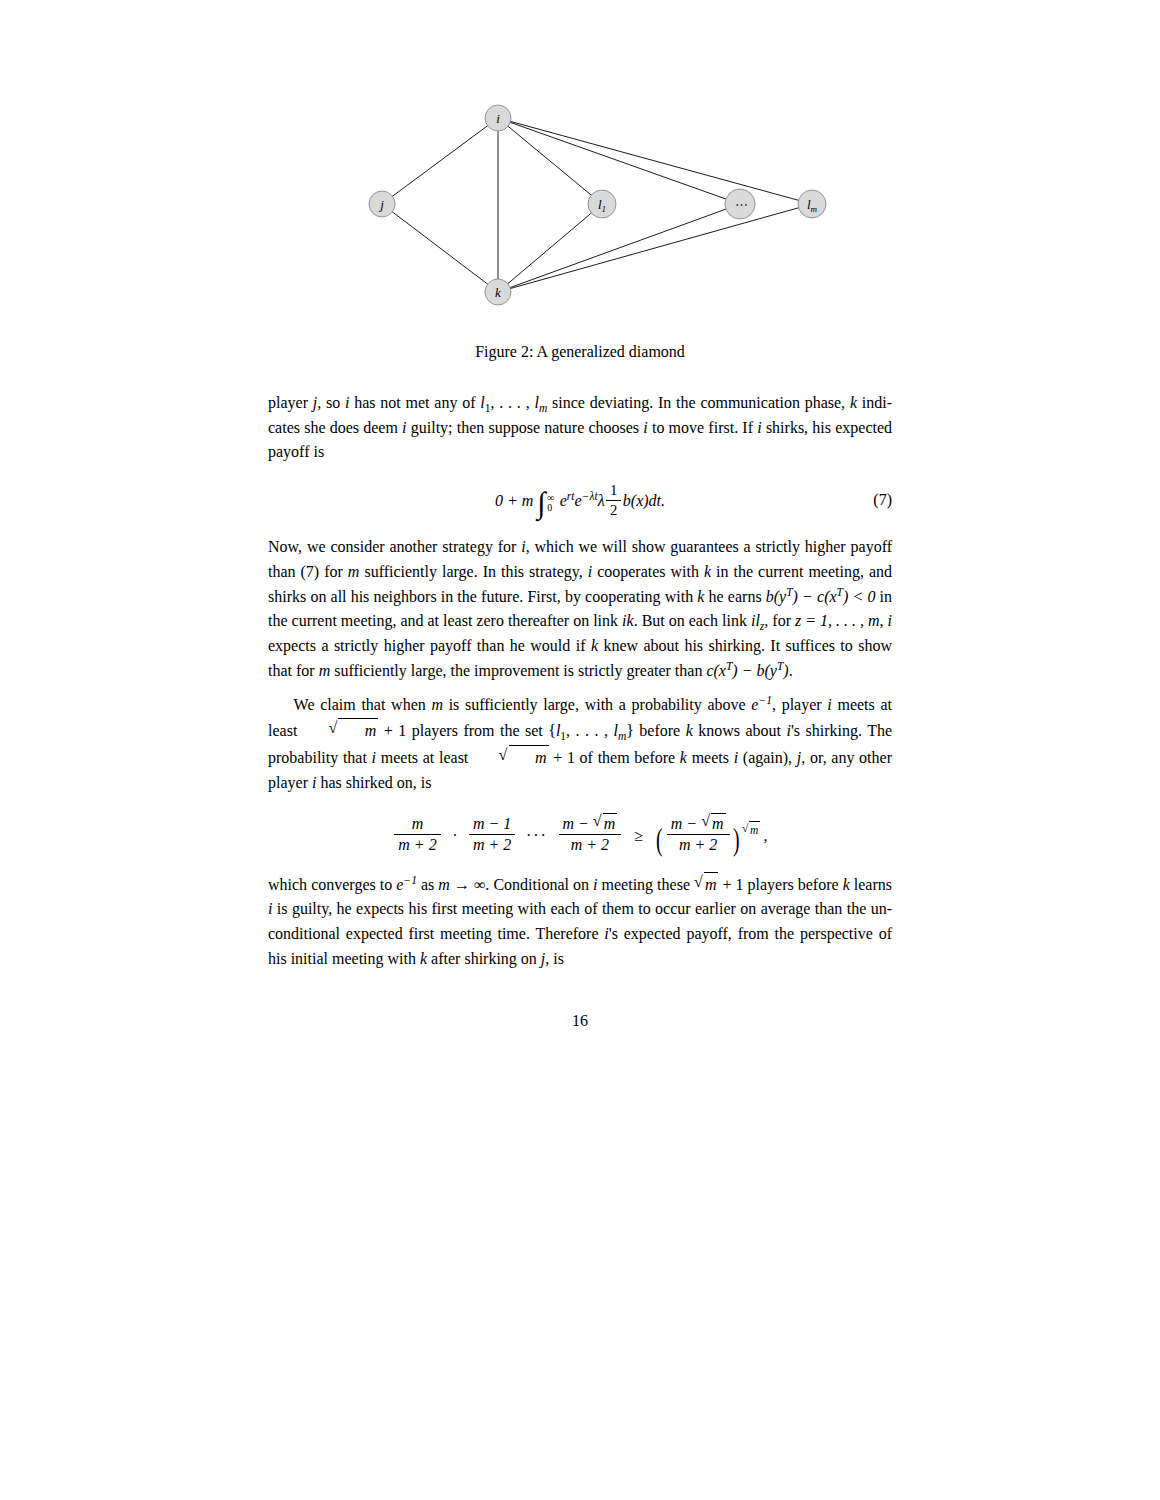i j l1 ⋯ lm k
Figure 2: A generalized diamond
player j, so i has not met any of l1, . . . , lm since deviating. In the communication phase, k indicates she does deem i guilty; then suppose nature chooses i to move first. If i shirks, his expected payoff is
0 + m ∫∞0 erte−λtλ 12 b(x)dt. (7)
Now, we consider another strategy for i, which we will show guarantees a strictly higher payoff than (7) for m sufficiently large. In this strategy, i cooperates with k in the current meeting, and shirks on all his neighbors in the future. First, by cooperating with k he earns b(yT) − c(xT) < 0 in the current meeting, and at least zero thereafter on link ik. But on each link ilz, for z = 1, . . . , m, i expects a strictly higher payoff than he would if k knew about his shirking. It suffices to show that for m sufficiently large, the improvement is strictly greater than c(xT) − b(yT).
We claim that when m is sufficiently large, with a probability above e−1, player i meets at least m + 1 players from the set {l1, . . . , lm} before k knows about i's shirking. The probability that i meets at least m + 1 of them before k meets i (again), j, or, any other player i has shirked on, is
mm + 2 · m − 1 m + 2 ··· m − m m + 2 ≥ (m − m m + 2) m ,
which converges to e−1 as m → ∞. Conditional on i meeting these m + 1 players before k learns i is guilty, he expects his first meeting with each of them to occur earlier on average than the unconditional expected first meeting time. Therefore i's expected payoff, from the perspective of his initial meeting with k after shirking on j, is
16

^^^^^^^^

EXERCISE OBJECTIVE.
Drop every image, please, and write out the data above exactly as shown.

RESULT FOR THIS EXERCISE.
i j l1 ⋯ lm k
Figure 2: A generalized diamond
player j, so i has not met any of l1, . . . , lm since deviating. In the communication phase, k indicates she does deem i guilty; then suppose nature chooses i to move first. If i shirks, his expected payoff is
0 + m ∫∞0 erte−λtλ 12 b(x)dt. (7)
Now, we consider another strategy for i, which we will show guarantees a strictly higher payoff than (7) for m sufficiently large. In this strategy, i cooperates with k in the current meeting, and shirks on all his neighbors in the future. First, by cooperating with k he earns b(yT) − c(xT) < 0 in the current meeting, and at least zero thereafter on link ik. But on each link ilz, for z = 1, . . . , m, i expects a strictly higher payoff than he would if k knew about his shirking. It suffices to show that for m sufficiently large, the improvement is strictly greater than c(xT) − b(yT).
We claim that when m is sufficiently large, with a probability above e−1, player i meets at least m + 1 players from the set {l1, . . . , lm} before k knows about i's shirking. The probability that i meets at least m + 1 of them before k meets i (again), j, or, any other player i has shirked on, is
mm + 2 · m − 1 m + 2 ··· m − m m + 2 ≥ (m − m m + 2) m ,
which converges to e−1 as m → ∞. Conditional on i meeting these m + 1 players before k learns i is guilty, he expects his first meeting with each of them to occur earlier on average than the unconditional expected first meeting time. Therefore i's expected payoff, from the perspective of his initial meeting with k after shirking on j, is
16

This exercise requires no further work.